Provided text
#####
Jonah Abutu

Personal information
- Full name: Jonah Abutu
- Date of birth: 27 July 1989 (age 35)
- Place of birth: Maiduguri, Nigeria
- Height: 1.84 m (6 ft 0 in)
- Position(s): Defensive midfielder

Team information
- Current team: Warri Wolves F.C.
- Number: 38

Youth career
- Abaya Academy

Senior career*
- Years: Team / Apps / (Gls)
- 2006–2008: Sharks F.C. / 47 / (14)
- 2009–2010: Bayelsa United F.C. / 27 / (4)
- 2010–2011: Dolphins F.C. / 21 / (4)
- 2011–2012: Lobi Stars F.C. / 35 / (9)
- 2012–2013: Sharks F.C. / 15 / (2)
- 2013–2014: Enyimba International F.C. / 11 / (0)
- 2014–2015: Taraba F.C. / 15 / (0)
- 2015–2016: Speranța Nisporeni / 5 / (0)
- 2019: Warri Wolves F.C. / 4 / (0)
#####
Task set
**A)** Answer these questions using the Jonah Abutu profile, one answer per line:
(i) Where was he born?
(ii) What shirt number does he wear for his current team?
(iii) Which academy did he play for as a youth?
**B)** List every club named in the senior career section of the Jonah Abutu profile. Give each club once, even if he played for it more than once.
**C)** Pick up the Jonah Abutu profile after its last line and continue it.
#####
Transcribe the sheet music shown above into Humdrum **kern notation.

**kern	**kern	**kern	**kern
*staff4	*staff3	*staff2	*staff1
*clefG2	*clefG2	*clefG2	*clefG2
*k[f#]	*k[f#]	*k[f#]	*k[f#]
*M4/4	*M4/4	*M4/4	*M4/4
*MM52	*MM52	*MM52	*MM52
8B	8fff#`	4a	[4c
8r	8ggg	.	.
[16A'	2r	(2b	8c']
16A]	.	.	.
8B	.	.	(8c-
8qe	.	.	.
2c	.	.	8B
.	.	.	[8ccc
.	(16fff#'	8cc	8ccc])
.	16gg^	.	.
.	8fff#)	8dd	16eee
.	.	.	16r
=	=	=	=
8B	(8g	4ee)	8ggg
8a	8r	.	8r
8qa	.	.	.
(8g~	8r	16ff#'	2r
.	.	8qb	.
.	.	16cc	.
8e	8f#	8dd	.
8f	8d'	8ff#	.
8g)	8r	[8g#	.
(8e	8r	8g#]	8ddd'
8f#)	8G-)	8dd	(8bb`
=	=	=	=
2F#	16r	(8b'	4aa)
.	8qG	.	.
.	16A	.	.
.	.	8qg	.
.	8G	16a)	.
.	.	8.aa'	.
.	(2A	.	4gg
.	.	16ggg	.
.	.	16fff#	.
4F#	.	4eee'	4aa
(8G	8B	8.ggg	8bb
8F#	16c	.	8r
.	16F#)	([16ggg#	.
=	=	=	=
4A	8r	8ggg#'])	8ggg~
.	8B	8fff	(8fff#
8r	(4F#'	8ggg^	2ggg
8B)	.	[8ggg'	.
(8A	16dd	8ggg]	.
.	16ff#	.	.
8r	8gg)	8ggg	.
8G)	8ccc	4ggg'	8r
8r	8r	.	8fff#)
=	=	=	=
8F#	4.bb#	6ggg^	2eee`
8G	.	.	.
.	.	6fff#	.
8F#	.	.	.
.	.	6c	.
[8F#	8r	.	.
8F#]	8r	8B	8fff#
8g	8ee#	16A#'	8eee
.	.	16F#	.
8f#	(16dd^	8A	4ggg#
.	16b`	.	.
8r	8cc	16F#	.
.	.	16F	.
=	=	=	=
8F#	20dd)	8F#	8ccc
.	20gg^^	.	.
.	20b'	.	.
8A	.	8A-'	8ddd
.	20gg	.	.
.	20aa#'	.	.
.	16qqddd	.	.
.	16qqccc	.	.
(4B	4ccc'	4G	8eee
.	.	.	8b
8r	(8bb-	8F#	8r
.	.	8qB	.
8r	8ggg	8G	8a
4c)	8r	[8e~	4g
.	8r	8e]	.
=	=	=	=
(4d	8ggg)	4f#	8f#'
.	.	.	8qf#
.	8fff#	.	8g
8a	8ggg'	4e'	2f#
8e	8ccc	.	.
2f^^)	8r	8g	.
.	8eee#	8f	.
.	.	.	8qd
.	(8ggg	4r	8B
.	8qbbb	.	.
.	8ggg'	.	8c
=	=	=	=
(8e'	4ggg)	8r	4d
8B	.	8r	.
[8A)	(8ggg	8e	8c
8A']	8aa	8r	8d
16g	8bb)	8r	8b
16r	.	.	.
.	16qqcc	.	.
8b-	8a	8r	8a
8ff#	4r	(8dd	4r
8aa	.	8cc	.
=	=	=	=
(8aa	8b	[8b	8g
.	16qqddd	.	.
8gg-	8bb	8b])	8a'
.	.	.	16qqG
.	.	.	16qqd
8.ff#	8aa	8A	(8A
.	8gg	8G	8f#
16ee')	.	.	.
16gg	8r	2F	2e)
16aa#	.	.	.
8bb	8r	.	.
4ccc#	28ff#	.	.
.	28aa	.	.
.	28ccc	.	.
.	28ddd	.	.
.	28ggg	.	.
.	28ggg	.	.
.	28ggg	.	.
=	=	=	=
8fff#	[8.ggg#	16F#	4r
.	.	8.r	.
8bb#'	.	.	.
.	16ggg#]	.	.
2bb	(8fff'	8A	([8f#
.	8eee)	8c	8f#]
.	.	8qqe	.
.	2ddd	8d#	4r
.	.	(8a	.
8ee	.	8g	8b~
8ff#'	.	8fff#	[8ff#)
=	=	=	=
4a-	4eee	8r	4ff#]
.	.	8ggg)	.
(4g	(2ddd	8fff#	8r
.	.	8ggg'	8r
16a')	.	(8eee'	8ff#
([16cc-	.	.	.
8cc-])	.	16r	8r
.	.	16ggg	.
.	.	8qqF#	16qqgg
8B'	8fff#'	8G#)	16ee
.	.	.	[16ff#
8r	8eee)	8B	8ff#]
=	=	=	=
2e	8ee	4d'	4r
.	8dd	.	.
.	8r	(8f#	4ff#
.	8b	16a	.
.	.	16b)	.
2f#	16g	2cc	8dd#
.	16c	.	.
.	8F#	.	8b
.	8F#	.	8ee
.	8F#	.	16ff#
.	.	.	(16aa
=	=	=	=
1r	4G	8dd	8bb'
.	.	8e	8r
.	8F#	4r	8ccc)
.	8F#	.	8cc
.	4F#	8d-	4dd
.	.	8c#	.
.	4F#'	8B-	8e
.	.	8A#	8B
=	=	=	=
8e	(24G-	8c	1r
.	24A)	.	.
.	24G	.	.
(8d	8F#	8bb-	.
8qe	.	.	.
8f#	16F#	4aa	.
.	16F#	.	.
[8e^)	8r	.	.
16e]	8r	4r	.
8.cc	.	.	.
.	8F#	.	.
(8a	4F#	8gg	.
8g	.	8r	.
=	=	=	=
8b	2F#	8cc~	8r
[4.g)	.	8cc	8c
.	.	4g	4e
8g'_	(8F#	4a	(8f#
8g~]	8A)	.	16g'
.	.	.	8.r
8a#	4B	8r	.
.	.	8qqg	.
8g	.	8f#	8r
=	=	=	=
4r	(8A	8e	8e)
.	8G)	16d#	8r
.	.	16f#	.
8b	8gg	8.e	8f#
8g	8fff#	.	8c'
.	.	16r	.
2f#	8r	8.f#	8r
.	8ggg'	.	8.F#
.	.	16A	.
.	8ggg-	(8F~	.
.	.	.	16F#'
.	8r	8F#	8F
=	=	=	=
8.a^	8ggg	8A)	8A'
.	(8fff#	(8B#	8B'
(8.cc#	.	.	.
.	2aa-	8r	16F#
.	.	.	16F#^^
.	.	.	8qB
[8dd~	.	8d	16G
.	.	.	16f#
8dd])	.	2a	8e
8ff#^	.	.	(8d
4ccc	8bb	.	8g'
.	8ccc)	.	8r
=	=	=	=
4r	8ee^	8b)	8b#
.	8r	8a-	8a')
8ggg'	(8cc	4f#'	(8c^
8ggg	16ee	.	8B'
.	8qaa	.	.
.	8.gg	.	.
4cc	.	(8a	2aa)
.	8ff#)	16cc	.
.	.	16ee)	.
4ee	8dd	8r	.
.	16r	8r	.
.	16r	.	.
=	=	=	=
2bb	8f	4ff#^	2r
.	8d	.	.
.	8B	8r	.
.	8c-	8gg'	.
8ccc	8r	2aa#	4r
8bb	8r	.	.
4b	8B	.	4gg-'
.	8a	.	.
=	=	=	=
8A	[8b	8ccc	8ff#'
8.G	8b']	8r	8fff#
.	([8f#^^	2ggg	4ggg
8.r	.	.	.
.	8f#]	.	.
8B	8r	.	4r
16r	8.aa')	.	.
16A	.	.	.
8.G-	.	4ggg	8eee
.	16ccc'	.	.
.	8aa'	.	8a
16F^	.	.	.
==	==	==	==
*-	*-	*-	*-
#####
Answers given
**A)**
(i) Maiduguri, Nigeria
(ii) 38
(iii) Abaya Academy

**B)**
- Sharks F.C.
- Bayelsa United F.C.
- Dolphins F.C.
- Lobi Stars F.C.
- Enyimba International F.C.
- Taraba F.C.
- Speranța Nisporeni
- Warri Wolves F.C.

**C)**
= Jonah Abutu =

Nigerian footballer (born 1989)

Jonah Abutu (born 27 July 1989) is a Nigerian footballer who plays as a midfielder for Warri Wolves F.C. He has been described as a crooked midfielder who possesses pace, good positioning and ability to provide assists. He has played for Lobi Stars of Makurdi, Sharks FC and Enyimba FC. He has played for Dolphins FC

Abutu scored the winning goal in 2007 Cup of Kaduna State, which qualified the team to national stage of Nigeria Federation Cup.